PAGE EXCERPT -
Procter & Gamble Co. can be expected to beat expectations, as it usually does, when it reports fiscal second-quarter earnings later this week, but investors can assume that continued price increases will hurt demand more than they have in years.
The consumer packaged-goods company
whose brands include Tide, Pampers, Crest and Head & Shoulders, is slated to report results for the quarter through December on Thursday’s opening bell.
Analysts surveyed by FactSet are expecting, on average, earnings per share (EPS) to fall to $1.59 from $1.66 in the same period a year ago. Sales are forecast to decline 1.1% to $20.73 billion, which would mark the first year-over-year decline since the quarter that ended June 2017.
P&G has beaten EPS expectations 19 times over the past 20 quarters and has topped sales projections for the past 10 quarters.
A concern among Wall Street analysts is over what is referred to as price elasticity, which is how economists measure the affect of price changes on demand. Higher elasticity means that price changes have a greater effect on demand.
P&G’s products are considered consumer staples, which means they are what consumers need rather than what they want. That tends to make P&G products less price elastic when compared with consumer discretionary products.
For P&G’s fiscal first quarter, the company said sales grew 1.3%, as a 9% increase in prices offset a 3% decline in shipment volume, which was the first year-over-year drop in volume in six years. But it could have been a lot worse.
Chief Financial Officer Andre Schulten said in December that he was “positively surprised” by how little demand for P&G’s products was hurt even though the company raised prices more than its peers, according to a FactSet transcript. He said elasticities seen around the world were “significantly more favorable” than would have been expected.
But as the economy slows and inflation remains stubbornly high, Schulten said there is a “nervousness” in the consumer that he can sense across the retail environment, even for consumer staples.
“Our categories are no exception to that, so we see a return to elasticities that are more in line with what we would have expected in the first place,” Schulten said.
Basically, he expects P&G products to be more price elastic than they have been, and Wall Street appears to agree.
JPMorgan analyst Andrea Teixeira expects pricing in the latest quarter to be up 9.7%, which is more than the 9% increase of the sequential first quarter. She also expects a bigger impact on volume, which she expects to decline 4.2%, versus the 3% decline in the first quarter.

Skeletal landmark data
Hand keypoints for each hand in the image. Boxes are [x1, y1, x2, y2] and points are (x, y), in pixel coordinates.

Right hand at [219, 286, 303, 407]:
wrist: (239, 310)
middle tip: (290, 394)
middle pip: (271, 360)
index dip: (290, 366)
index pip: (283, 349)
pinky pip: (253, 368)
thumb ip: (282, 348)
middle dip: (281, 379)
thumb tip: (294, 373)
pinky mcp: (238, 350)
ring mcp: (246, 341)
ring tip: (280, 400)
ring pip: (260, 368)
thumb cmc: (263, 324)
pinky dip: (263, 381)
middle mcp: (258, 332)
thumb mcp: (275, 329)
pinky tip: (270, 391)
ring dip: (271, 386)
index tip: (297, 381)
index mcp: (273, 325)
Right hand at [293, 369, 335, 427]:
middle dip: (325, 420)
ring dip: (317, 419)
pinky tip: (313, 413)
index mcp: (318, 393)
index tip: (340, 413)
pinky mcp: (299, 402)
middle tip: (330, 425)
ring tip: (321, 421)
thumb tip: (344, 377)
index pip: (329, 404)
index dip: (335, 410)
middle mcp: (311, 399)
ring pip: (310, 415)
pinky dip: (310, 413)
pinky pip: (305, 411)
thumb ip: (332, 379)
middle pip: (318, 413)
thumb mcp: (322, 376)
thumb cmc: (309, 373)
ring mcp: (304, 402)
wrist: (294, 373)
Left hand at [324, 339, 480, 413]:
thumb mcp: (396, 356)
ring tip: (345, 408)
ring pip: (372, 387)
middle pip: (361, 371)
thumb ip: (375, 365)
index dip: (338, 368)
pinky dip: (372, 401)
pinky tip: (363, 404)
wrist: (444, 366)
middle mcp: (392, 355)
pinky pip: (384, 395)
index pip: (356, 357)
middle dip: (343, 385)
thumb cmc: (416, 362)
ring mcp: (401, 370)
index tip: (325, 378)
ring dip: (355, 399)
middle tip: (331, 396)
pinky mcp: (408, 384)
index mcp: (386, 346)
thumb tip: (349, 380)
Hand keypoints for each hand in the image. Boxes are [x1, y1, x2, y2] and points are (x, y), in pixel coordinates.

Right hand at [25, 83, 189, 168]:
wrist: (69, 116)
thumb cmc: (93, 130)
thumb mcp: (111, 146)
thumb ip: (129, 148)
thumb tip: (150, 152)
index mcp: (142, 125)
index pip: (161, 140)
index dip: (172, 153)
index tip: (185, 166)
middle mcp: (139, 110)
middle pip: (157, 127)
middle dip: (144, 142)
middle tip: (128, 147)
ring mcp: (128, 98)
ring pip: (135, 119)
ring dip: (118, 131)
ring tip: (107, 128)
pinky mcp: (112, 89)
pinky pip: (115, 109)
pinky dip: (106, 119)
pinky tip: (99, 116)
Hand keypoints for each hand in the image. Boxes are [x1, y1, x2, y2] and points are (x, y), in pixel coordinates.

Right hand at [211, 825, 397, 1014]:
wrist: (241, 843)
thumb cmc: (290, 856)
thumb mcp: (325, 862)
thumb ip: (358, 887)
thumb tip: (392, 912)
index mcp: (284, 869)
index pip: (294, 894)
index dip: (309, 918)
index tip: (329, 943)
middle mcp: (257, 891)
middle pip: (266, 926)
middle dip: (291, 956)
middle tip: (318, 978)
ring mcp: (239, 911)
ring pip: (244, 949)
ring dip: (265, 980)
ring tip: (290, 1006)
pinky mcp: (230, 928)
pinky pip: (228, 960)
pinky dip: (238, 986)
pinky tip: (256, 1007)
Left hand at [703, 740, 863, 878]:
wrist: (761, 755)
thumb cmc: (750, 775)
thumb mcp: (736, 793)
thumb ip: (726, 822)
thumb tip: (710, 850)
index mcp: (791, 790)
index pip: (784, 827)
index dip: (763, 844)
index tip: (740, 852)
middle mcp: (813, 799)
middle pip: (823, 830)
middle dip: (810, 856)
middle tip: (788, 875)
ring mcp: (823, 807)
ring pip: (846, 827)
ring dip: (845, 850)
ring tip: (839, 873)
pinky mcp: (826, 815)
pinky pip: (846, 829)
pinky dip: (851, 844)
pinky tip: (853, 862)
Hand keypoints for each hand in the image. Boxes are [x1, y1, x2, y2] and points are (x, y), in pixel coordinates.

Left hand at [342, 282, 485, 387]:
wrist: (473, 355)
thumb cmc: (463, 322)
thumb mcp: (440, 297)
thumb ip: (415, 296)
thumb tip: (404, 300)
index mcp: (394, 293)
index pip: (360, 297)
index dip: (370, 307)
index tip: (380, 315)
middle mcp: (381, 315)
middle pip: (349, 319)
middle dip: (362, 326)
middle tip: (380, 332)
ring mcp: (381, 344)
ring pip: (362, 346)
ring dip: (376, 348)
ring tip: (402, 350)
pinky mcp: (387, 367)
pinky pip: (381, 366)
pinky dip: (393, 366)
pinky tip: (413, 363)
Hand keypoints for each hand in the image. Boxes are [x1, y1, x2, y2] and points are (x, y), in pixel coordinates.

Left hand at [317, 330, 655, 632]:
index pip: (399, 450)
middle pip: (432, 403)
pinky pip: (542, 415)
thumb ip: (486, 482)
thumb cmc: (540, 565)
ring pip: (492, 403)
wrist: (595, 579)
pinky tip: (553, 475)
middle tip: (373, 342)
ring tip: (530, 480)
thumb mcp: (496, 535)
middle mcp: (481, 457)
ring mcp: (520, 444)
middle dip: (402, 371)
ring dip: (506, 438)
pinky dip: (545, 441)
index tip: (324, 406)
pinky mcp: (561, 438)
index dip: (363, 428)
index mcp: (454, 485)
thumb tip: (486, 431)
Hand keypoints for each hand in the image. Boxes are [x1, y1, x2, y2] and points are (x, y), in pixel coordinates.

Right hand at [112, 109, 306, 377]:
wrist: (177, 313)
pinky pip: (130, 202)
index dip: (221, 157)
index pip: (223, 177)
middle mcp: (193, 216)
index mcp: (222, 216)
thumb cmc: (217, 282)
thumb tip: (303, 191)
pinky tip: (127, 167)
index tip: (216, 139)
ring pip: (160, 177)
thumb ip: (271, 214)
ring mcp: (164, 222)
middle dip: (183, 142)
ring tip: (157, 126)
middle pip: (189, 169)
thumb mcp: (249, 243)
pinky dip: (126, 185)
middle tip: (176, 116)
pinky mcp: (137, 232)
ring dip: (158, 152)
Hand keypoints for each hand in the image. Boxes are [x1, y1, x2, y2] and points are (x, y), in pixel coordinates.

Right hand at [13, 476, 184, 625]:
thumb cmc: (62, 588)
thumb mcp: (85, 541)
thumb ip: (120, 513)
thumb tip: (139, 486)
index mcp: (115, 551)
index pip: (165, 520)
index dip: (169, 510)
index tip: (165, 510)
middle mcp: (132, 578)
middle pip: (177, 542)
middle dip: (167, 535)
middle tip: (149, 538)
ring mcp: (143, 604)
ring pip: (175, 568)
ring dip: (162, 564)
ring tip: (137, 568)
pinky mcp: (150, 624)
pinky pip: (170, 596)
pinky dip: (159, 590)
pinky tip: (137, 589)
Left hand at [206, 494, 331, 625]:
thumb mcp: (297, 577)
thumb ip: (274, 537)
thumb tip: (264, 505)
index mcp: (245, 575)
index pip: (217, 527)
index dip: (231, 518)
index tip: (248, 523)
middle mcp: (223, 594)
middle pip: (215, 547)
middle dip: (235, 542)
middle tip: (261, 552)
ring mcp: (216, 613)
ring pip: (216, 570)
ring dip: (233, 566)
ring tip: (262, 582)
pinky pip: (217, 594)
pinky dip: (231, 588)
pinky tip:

PROBLEM A -
Echo the passage of the Procter & Gamble earnings article that opens with "Chief Financial Officer" and closes with "for consumer staples.", reproducing each word unchanged.
PROBLEM B -
Carry on the Procter & Gamble earnings article from the point where it stops.

TASK ANSWER A -
Chief Financial Officer Andre Schulten said in December that he was “positively surprised” by how little demand for P&G’s products was hurt even though the company raised prices more than its peers, according to a FactSet transcript. He said elasticities seen around the world were “significantly more favorable” than would have been expected.
But as the economy slows and inflation remains stubbornly high, Schulten said there is a “nervousness” in the consumer that he can sense across the retail environment, even for consumer staples.

TASK ANSWER B -
“[W]e expect elasticities to play a larger role as consumers will eventually have to make tougher choices,” Teixeira wrote in a note to clients.
She reiterated the neutral rating on P&G’s stock but raised her price target to $150 from $141.
Raymond James’ Olivia Tong also expects increased elasticity, as her estimate for sequential price growth is flat at 9%, but she expects volume declines to accelerate to 4%.
Still, Tong reiterated her outperform rating, while raising her stock-price target to $170 from $165.
Tong also raised her fiscal 2023 revenue estimate to $80.87 billion from $79.47 billion, which now represents a 0.8% increase from a year ago. That’s despite P&G saying in its first-quarter report in October that it expected 2023 sales to be down 3% to down 1% from 2022.
P&G’s stock dropped 2.7% to $146.41 on Wednesday, the lowest close since Nov. 29. It has run up 14.1% over the past three months, while the Consumer Staples Select Sector SPDR exchange-traded fund
has gained 5.2% and the S&P 500
has advanced 5.6%.
Here is a breakdown of what analysts expect for sales for each of P&G’s business segments:
- The FactSet consensus for fabric- and home-care sales is $6.81 billion, which is down 2.2% from a year ago.
- Baby-, feminine- and family-care sales are expected to fall 2.5%, to $4.99 billion.
- Beauty sales are expected to be $3.86 billion, down 1.8% from a year ago.
- Healthcare sales are expected to inch 0.1% lower, to $2.97 billion.
- Grooming sales are seen falling 3.4%, to $1.75 billion.
- Corporate sales are expected to increase by 9.0%, to $165.7 million.